Background: Routine thrombophilia testing is controversial because of the low yield of positive tests, costs involved, and debate about the clinical usefulness of the data obtained from testing. Laboratory investigations are rarely done for those with superficial venous thrombosis (SVT) or isolated calf vein thrombosis (CVT) which are often not treated with anticoagulants.
Objective: To identify the incidence of markers of thrombophilia in patients with deep vein thrombosis (DVT), SVT, isolated CVT or a history of thrombosis in a referral practice.
Methods: One hundred and sixty-six patients were referred to our thrombosis unit for consultation, including patients with SVT, DVT, and preoperative patients with a previous history of SVT or DVT. Patients underwent thrombophilia screening and patients with a diagnosis of SVT or DVT were confirmed by bilateral duplex ultrasonography of all lower limb veins. Thrombophilia testing included factor V Leiden (FVL), prothrombin 20210A mutation (P2), methylene tetrahydrofolate reductase deficiency (MTHFR), fasting serum homocysteine (HC), lupus anticoagulant (LA), anticardiolipin antibodies (ACA), antithrombin deficiency (AT), protein S deficiency (PS), and protein C deficiency (PC).
Results: The incidence of any significant abnormality in patients with DVT was 27/44 (61%; 95% Confidence interval [CI], 47-76%) and 10 of these patients were positive for FVL (23%; 95% CI, 10-35%). Twelve patients with isolated CVT were seen and five had at least one abnormality (42%; 95% CI, 14-70%) including one with FVL (8%; 95% CI, 0-24%). Thirty-nine patients with isolated SVT were seen including 14 with at least one abnormality (36%; 95% CI, 21-51%) and five of these patients with SVT had FVL (13%; 95% CI, 2-23%). Nine patients with recurrent DVT were seen and five of these had at least one abnormal test (56%; 95% CI, 23-88%). Finally, 18 of the 166 patients had more than one abnormality (11%; 95% CI, 6-16%).

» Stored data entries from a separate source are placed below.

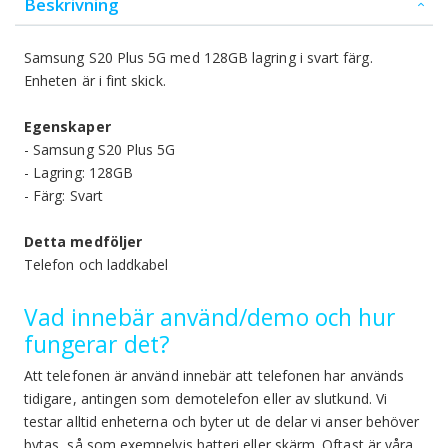
Beskrivning
Samsung S20 Plus 5G med 128GB lagring i svart färg.
Enheten är i fint skick.
Egenskaper
- Samsung S20 Plus 5G
- Lagring: 128GB
- Färg: Svart
Detta medföljer
Telefon och laddkabel
Vad innebär använd/demo och hur
fungerar det?
Att telefonen är använd innebär att telefonen har används
tidigare, antingen som demotelefon eller av slutkund. Vi
testar alltid enheterna och byter ut de delar vi anser behöver
bytas, så som exempelvis batteri eller skärm. Oftast är våra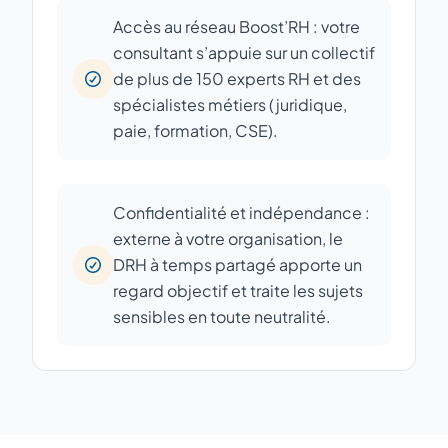
Accès au réseau Boost’RH : votre
consultant s’appuie sur un collectif
de plus de 150 experts RH et des
spécialistes métiers (juridique,
paie, formation, CSE).
Confidentialité et indépendance :
externe à votre organisation, le
DRH à temps partagé apporte un
regard objectif et traite les sujets
sensibles en toute neutralité.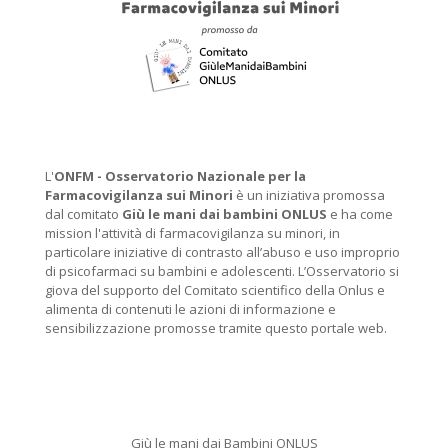
L'
ONFM -
Osservatorio Nazionale per la
Farmacovigilanza sui Minori
è un iniziativa promossa
dal comitato
Giù le mani dai bambini ONLUS
e ha come
mission l'attività di farmacovigilanza su minori, in
particolare iniziative di contrasto all’abuso e uso improprio
di psicofarmaci su bambini e adolescenti. L’Osservatorio si
giova del supporto del Comitato scientifico della Onlus e
alimenta di contenuti le azioni di informazione e
sensibilizzazione promosse tramite questo portale web.
Giù le mani dai Bambini ONLUS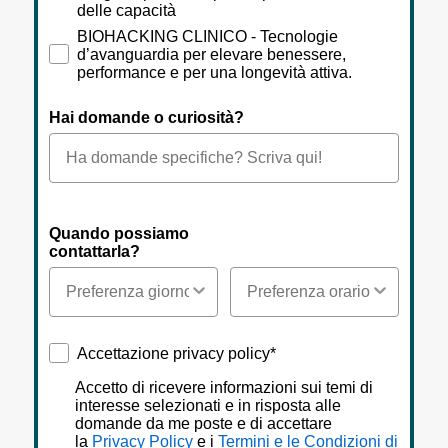
delle capacità
BIOHACKING CLINICO - Tecnologie
d’avanguardia per elevare benessere,
performance e per una longevità attiva.
Hai domande o curiosità?
Quando possiamo
contattarla?
Accettazione privacy policy*
Accettazione privacy policy*
Accetto di ricevere informazioni sui temi di
interesse selezionati e in risposta alle
domande da me poste e di accettare
la
Privacy Policy
e i
Termini e le Condizioni di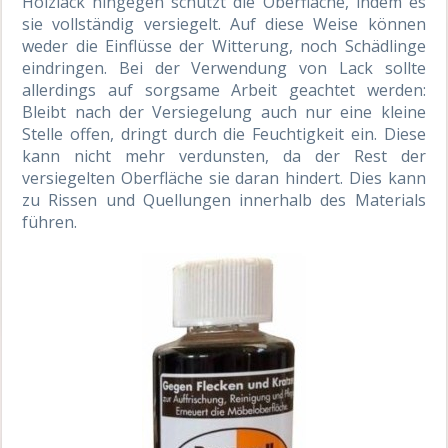
Holzlack hingegen schützt die Oberfläche, indem es
sie vollständig versiegelt. Auf diese Weise können
weder die Einflüsse der Witterung, noch Schädlinge
eindringen. Bei der Verwendung von Lack sollte
allerdings auf sorgsame Arbeit geachtet werden:
Bleibt nach der Versiegelung auch nur eine kleine
Stelle offen, dringt durch die Feuchtigkeit ein. Diese
kann nicht mehr verdunsten, da der Rest der
versiegelten Oberfläche sie daran hindert. Dies kann
zu Rissen und Quellungen innerhalb des Materials
führen.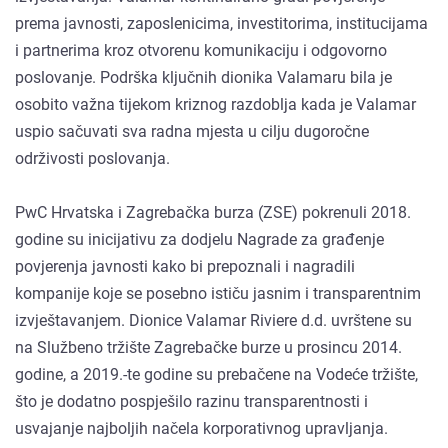
prema javnosti, zaposlenicima, investitorima, institucijama
i partnerima kroz otvorenu komunikaciju i odgovorno
poslovanje. Podrška ključnih dionika Valamaru bila je
osobito važna tijekom kriznog razdoblja kada je Valamar
uspio sačuvati sva radna mjesta u cilju dugoročne
održivosti poslovanja.
PwC Hrvatska i Zagrebačka burza (ZSE) pokrenuli 2018.
godine su inicijativu za dodjelu Nagrade za građenje
povjerenja javnosti kako bi prepoznali i nagradili
kompanije koje se posebno ističu jasnim i transparentnim
izvještavanjem. Dionice Valamar Riviere d.d. uvrštene su
na Službeno tržište Zagrebačke burze u prosincu 2014.
godine, a 2019.-te godine su prebačene na Vodeće tržište,
što je dodatno pospješilo razinu transparentnosti i
usvajanje najboljih načela korporativnog upravljanja.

Conclusion: The presence of one or more markers of thrombophilia was significantly higher in this patient population compared to reports from other centres. This study identified 18/166 (10.8%; 95% CI, 6-16%) with more than one defect where life-long anticoagulation might be considered. The results in this subset of patients as well as the serious defects found in some patients with provoked DVT, isolated CVT or isolated SVT demonstrate the value of this screening program to both these patients and their blood relatives. On the other hand, this is a small series from a referral practice where the incidence of these defects is greater than one would expect in the general population. These studies are preliminary and it is not recommended that all VTE patients should be screened on the basis of the current report.